Album Review: Bob Mould - 'Here We Go Crazy'

Bob Mould will not have been stuck for grist for his thematic mill whilst preparing Here We Go Crazy, his 15th solo album. In a moment which feels like a worryingly large step towards Orwell’s prophesied “boot stamping on a human face – forever”, when facts become subjective and once-trustworthy points of reference are being uprooted faster than Amazonian old growth, that which we glibly term ‘protest music’ is more important than ever. 

It would not surprise me if Mould disapproved of that term, reducing his music to one facet of its actual whole, when in both sound and theme he has forged a path as an experimenter par excellence. But he has cemented himself as one of the most eloquent alumnus of the 80s US hardcore punk scene, with a knack for capturing the interplay of the personal and the political in his lyrics; creating songs which sound universal when relating to personal experience, and which avoid sounding didactic even when railing against homophobia, government-level climate change denial or the more insidious facets of our technologically dependent age. With this latest release he reminds us that he is adept at crafting songs drawn from experience which encompass thematic multitudes.    

He is someone who continues to challenge himself musically, and while each new release contains echoes of Mould’s past – the crystal meth-in-the-coffee-fuelled furiosity of Hüsker Dü, the plaintive ruminations of his first solo release Workbook, the melodic intricacies of Sugar – he is still searching the horizon for new territories to explore. Whilst previous release Blue Hearts drew on the spiky, angry maelstrom patented by Hüsker Dü, his latest release is closer in spirit to 2018’s Sunshine Rock. That isn’t to accuse him of rehashing previous themes and sounds, more that they become building blocks to this current moment in his career. “On the surface, this is a group of straightforward guitar pop songs,” he demures in the press release. His goal is to eschew musical complication in aid of giving space to the album’s themes, its rallying cry against the temptation to give in to despair when faced with the seeming entropy of society. Here We Go Crazy is nominally divided into three acts, with the aforementioned title track opening the first. A stomping opener with an anthemic chorus, Mould’s voice soars over Jon Wurster’s drums and Jason Narducy’s bass like a seabird above storm-tossed seas.

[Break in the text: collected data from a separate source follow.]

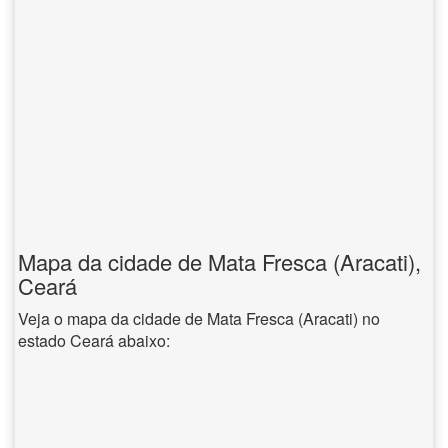
Mapa da cidade de Mata Fresca (Aracati),
Ceará
Veja o mapa da cidade de Mata Fresca (Aracati) no
estado Ceará abaixo:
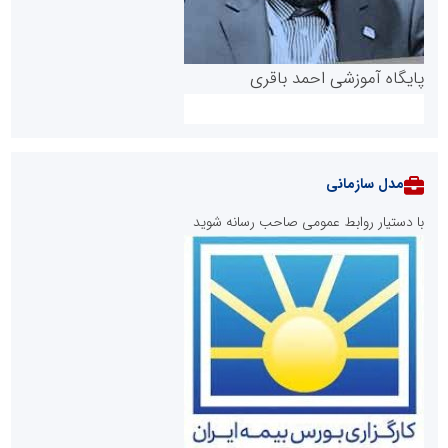
پایگاه آموزشی احمد باقری
مدل سازمانی
با دستیار روابط عمومی صاحب رسانه شوید
روابط عمومی خبرگزاری گزارش خبر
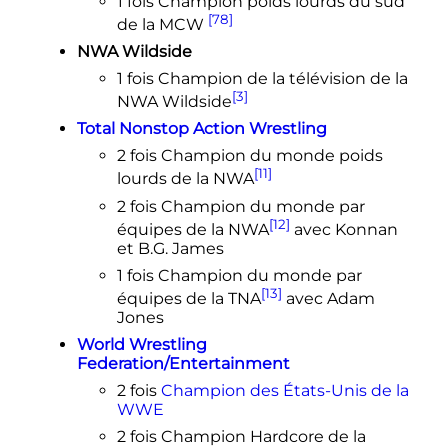
1 fois Champion poids lourds du sud
[78]
de la MCW
NWA Wildside
1 fois Champion de la télévision de la
[3]
NWA Wildside
Total Nonstop Action Wrestling
2 fois Champion du monde poids
[11]
lourds de la NWA
2 fois Champion du monde par
[12]
équipes de la NWA
avec Konnan
et B.G. James
1 fois Champion du monde par
[13]
équipes de la TNA
avec Adam
Jones
World Wrestling
Federation/Entertainment
2 fois
Champion des États-Unis de la
WWE
2 fois Champion Hardcore de la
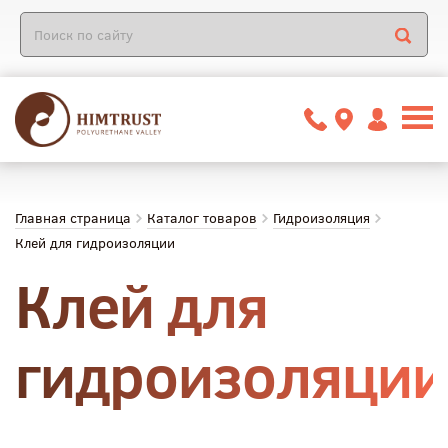
Главная страница
Каталог товаров
Гидроизоляция
Клей для гидроизоляции
Клей для
гидроизоляции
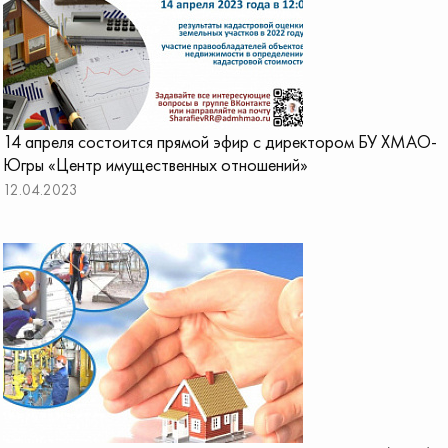
14 апреля состоится прямой эфир с директором БУ ХМАО-
Югры «Центр имущественных отношений»
12.04.2023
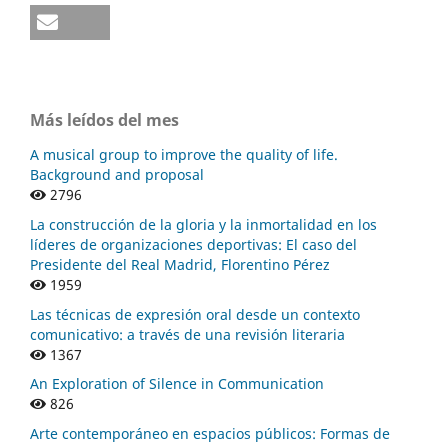
Más leídos del mes
A musical group to improve the quality of life.
Background and proposal
2796
La construcción de la gloria y la inmortalidad en los
líderes de organizaciones deportivas: El caso del
Presidente del Real Madrid, Florentino Pérez
1959
Las técnicas de expresión oral desde un contexto
comunicativo: a través de una revisión literaria
1367
An Exploration of Silence in Communication
826
Arte contemporáneo en espacios públicos: Formas de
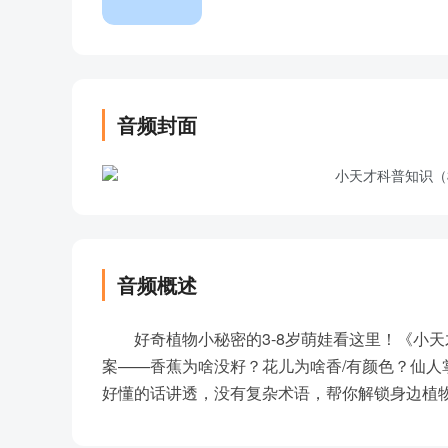
音频封面
音频概述
好奇植物小秘密的3-8岁萌娃看这里！《小
案——香蕉为啥没籽？花儿为啥香/有颜色？仙
好懂的话讲透，没有复杂术语，帮你解锁身边植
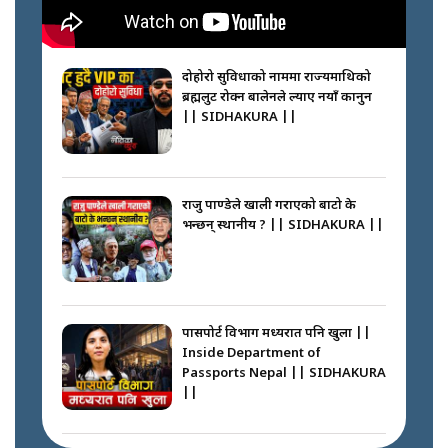
नभाँडिएको सद्भाव : कप्तानगञ्जबाट
सल्किएको आगो निभाउनेहरू ||
SIDHAKURA || THE REPORTER
दोहोरो सुविधाको नाममा राज्यमाथिको
||
ब्रह्मलुट रोक्न बालेनले ल्याए नयाँ कानुन
|| SIDHAKURA ||
नेपालीलाई भरिया मात्र देख्ने दृष्टिकोण
बदलेका ‘निम्स दाई’ || SIDHAKURA
||
राजु पाण्डेले खाली गराएको बाटो के
भन्छन् स्थानीय ? || SIDHAKURA ||
कप्तानगञ्जपछि मधेसमा के हुँदैछ ?
आगो निभाउने कि तेल थप्ने ? WHATS
HAPPENING IN MADHESH ? ||
पासपोर्ट विभाग मध्यरात पनि खुला ||
Inside Department of
Passports Nepal || SIDHAKURA
||
कप्तानगञ्ज घटनाको सुरुवात कसरी
भयो ? के के भयो ? || SUNSARI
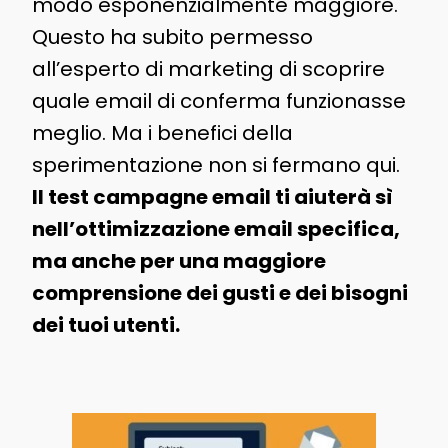
modo esponenzialmente maggiore.
Questo ha subito permesso
all’esperto di marketing di scoprire
quale email di conferma funzionasse
meglio. Ma i benefici della
sperimentazione non si fermano qui.
Il test campagne email ti aiuterà sì
nell’ottimizzazione email specifica,
ma anche per una maggiore
comprensione dei gusti e dei bisogni
dei tuoi utenti.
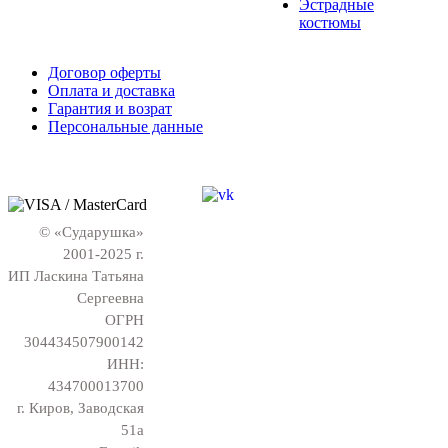
Эстрадные
костюмы
Договор оферты
Оплата и доставка
Гарантия и возрат
Персональные данные
© «Сударушка»
2001-2025 г.
ИП Ласкина Татьяна
Сергеевна
ОГРН
304434507900142
ИНН:
434700013700
г. Киров, Заводская
51а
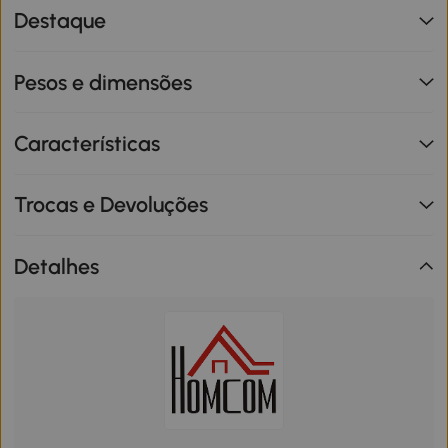
Destaque
Pesos e dimensões
Características
Trocas e Devoluções
Detalhes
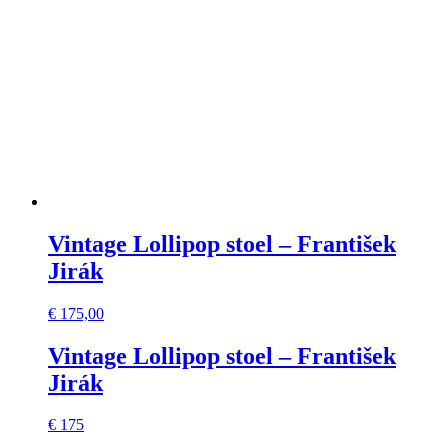
Vintage Lollipop stoel – František
Jirák
€
175,00
Vintage Lollipop stoel – František
Jirák
€ 175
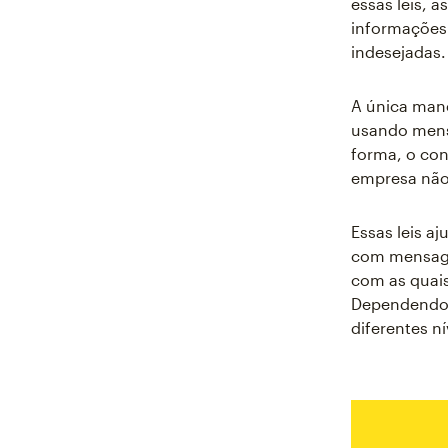
essas leis,
informações
indesejadas.
A única man
usando mens
forma, o co
empresa não
Essas leis 
com mensage
com as quai
Dependendo 
diferentes n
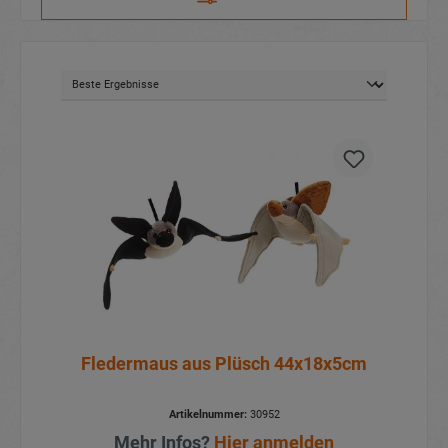
Fledermaus aus Plüsch 44x18x5cm
Artikelnummer:
30952
Mehr Infos?
Hier anmelden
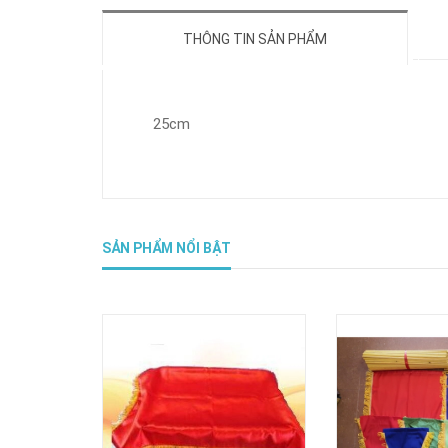
THÔNG TIN SẢN PHẨM
25cm
SẢN PHẨM NỔI BẬT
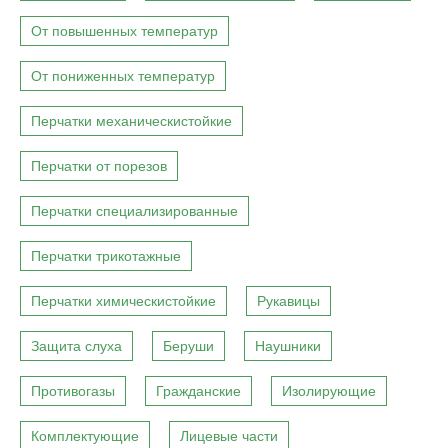
От повышенных температур
От пониженных температур
Перчатки механическистойкие
Перчатки от порезов
Перчатки специализированные
Перчатки трикотажные
Перчатки химическистойкие
Рукавицы
Защита слуха
Беруши
Наушники
Противогазы
Гражданские
Изолирующие
Комплектующие
Лицевые части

It is with a pleasing serendipity that I am reminded of the 90s alt rock bands on whom Hüsker Dü were such a major influence. ‘Neanderthal’, charting the course of an unsettled childhood with the ever-present threat of violence, is correspondingly faster and heavier than the opener and leads into the panic of ‘Breathing Room’. Various influences are caught for a second in the maelstrom, before subsuming to Mould’s vision. ‘Hard To Get’, with a guitar riff that channels Leatherface’s much-missed Dickie Hammond, is destined to have fans chanting along when performed live; as is ‘When Your Heart is Broken’. The latter is another reminder of the cyclical nature of music, with a hypnotic guitar refrain that would not sound out of place in a 90s teen movie soundtracked by the kind of college rock bands who looked to Mould for inspiration.

‘Fur Mink Augurs’ brings to mind Keith Morris’ OFF played at half speed; which sounds like I’m damning with faint praise but I do in fact mean in a complimentary fashion, and which acts as a nod, perhaps, to Mould’s hardcore punk roots. The song aims to capture the cabin fever-ish depths of a North American winter, that buzzing off kilter energy which so informed Hüsker Dü’s paranoid ferocity. It is also the night out before the hangover of ‘Lost Or Stolen’, a darkly emotive exploration of addiction delivered acoustic, unadorned. It is redolent of foggy guilt, thick tongues, the world in front of you fractalizing as the body attempts to rehydrate the brain and synapses drag themselves from the chemical soup in which it has been marinating. ‘Sharp Little Pieces’ is a mid-paced reflection on the loss of childhood innocence, which comes to an abrupt close before ‘You Need To Shine’ opens the album’s rallying final chapter. An impassioned rally to find the good in a bad situation, in the context of the preceding songs it could come across as personal, but rarely has a song sounded so pertinent to world events. And, in fact, ‘Thread So Thin’ and the ruminative ‘Your Side’ are about facing a sometimes cruel-seeming world with the person you love; the latter building from a whisper to a roar, bringing the album to a close in a manner which succinctly connects Mould’s musical influences and, crucially, offers a glimmer of hope in a darkening world.